É verdadeira revogação parcial, hic et nunc, de lei penal. Por isso é que compete ao Poder Legislativo a sua concessão. Lei penal ela o é, por conseguinte: daí não a poder revogar o Legislativo, depois de tê-la promulgado, porque o veda o art. 141 §§3º e 29º", da Constituição de 1946,
aos quais correspondem os incisos 36 e 40 do artigo 5º, da Constituição de 1988.
Se há dogmas em matéria jurídica, esse é um deles.
A lei penal só retroage quando benéfica ao acusado ou mesmo condenado. Daí sua irrevogabilidade. Os efeitos da lei da anistia se fizeram sentir quando a lei entrou em vigor. O próprio delito é apagado. A revogação da lei de anistia ou que outro nome venha a ter importaria em restabelecer em 2010 o que deixou de existir em 1979.
Seria, no mínimo, uma lei retroativa, pela qual voltaria a ser crime o que deixara de sê-lo no século passado.
O expediente articulado nos meandros do Planalto, a meu juízo, retrata o que em Direito se denomina inepto. Popularmente, o vocábulo pode ter um laivo depreciativo.
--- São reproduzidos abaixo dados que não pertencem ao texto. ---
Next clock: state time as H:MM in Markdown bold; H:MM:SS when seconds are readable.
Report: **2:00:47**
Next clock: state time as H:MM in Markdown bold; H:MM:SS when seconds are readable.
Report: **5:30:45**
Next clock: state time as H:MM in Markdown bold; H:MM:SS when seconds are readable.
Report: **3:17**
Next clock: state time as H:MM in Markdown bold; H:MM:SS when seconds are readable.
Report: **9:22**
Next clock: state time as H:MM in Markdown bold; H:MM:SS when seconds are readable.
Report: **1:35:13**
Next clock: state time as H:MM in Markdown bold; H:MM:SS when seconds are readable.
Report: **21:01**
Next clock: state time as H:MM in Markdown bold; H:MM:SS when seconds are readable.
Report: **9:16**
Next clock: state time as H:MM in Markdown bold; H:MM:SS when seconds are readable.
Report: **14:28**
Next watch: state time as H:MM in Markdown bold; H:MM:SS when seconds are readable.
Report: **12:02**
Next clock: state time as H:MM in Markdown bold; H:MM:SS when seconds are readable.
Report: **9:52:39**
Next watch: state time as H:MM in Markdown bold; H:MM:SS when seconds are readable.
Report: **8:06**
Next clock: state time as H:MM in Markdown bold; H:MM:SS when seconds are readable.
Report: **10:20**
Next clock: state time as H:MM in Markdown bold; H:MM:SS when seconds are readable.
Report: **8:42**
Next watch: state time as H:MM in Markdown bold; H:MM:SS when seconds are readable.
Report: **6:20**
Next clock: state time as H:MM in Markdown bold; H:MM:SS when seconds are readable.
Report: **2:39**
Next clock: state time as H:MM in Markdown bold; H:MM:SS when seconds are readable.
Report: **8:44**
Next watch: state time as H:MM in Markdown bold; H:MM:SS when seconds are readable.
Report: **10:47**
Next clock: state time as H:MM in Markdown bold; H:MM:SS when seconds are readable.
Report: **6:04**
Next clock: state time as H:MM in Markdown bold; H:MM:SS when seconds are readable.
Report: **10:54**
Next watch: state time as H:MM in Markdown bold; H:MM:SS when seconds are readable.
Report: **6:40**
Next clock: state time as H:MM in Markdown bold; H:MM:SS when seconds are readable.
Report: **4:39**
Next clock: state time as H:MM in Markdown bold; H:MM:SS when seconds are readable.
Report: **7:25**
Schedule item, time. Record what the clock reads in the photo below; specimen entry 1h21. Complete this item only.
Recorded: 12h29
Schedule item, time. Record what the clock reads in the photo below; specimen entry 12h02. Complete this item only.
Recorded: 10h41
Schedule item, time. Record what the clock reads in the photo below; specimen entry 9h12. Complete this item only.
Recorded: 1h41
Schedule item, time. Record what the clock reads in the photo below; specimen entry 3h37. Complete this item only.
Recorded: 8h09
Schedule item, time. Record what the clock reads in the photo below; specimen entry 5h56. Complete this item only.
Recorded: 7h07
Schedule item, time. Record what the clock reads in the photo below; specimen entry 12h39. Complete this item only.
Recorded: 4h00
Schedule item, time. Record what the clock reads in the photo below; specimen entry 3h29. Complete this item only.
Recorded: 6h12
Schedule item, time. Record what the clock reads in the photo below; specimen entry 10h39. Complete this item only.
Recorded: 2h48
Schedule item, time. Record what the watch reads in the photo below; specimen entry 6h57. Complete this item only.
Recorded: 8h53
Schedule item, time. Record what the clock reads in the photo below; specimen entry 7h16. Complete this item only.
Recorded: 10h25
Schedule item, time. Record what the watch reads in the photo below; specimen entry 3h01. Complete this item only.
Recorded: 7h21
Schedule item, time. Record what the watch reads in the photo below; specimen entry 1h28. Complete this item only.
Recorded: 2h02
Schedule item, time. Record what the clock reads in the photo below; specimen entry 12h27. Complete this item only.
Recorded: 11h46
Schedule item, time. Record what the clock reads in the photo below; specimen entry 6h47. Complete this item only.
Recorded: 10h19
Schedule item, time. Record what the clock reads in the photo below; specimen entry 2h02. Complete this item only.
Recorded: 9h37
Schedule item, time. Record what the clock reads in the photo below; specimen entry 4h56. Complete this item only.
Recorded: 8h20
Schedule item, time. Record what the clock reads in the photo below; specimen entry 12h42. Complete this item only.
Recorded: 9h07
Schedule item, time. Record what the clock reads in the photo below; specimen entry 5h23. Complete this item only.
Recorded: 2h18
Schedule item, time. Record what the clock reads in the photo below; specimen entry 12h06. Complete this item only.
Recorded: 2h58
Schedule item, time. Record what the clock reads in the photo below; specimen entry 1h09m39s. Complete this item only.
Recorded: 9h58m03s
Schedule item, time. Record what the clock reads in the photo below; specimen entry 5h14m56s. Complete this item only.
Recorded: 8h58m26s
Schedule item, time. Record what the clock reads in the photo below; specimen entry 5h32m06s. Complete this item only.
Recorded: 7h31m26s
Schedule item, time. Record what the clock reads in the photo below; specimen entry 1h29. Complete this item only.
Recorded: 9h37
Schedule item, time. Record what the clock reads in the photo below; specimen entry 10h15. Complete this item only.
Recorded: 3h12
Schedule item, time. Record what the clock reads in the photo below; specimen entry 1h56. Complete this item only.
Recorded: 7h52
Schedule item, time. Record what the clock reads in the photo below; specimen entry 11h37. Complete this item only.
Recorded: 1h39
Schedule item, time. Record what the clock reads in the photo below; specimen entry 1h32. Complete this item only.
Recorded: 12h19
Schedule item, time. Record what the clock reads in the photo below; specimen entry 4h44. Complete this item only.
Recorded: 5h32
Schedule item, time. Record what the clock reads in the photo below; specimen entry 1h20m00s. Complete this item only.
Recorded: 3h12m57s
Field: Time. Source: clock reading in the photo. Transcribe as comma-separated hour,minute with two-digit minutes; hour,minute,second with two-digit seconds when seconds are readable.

Na terminologia jurídica, significa "não apto" a produzir o efeito almejado. Por isso, não hesito em repetir que o alvitre divulgado é inepto, irremediavelmente inepto.
Em resumo, amigos do governo, mui amigos, criaram-lhe um problema que não existia.
É claro que estou a tratar assunto importante com a rapidez de um artigo de jornal. Para terminar, a anistia pode ser mais ou menos justa, mas não é a justiça seu caráter marcante. É a paz. No arco-íris social, com suas contradições, essa me parece ser a nota dominante. Não estou dizendo novidade.
À maneira de post scriptum, lembro que a oposição, ao tempo encarnada no MDB/PMDB, foi quem levantou a tese da anistia, e era natural fosse ela; e desde o início falou em anistia recíproca.
O setor governista não aceitava a reciprocidade, até que algumas pessoas mais avisadas se deram conta de que, depois de período tão longo, em que tudo fora permitido, a anistia devia ser mesmo ampla, a ponto de abranger as duas partes em que o país fora dividido.
Tive ocasião de dizer isso depois da anistia, quando localizada, em Petrópolis, uma casa onde a ignomínia da tortura fizera pouso. Ninguém contestou. Está documentado e publicado. Repito agora com a mesma tranquilidade.